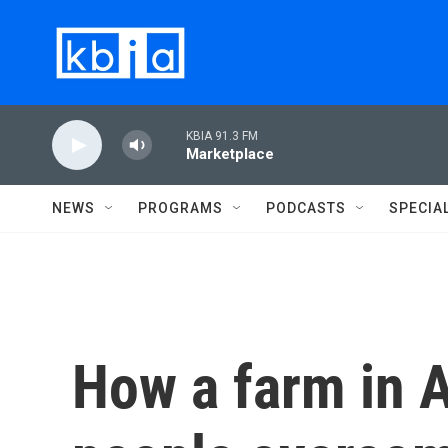
Skip to main content
KBIA 91.3 FM
Marketplace
NEWS
PROGRAMS
PODCASTS
SPECIA
How a farm in A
= = = =
### WHAT THE EXERCISE ASKS
Lines from the one holding "KBIA 91.3 FM" to the end of the listing above are the only ones to transcribe. Keep each exactly as written.

### SOLUTION
KBIA 91.3 FM
Marketplace
NEWS
PROGRAMS
PODCASTS
SPECIA
How a farm in A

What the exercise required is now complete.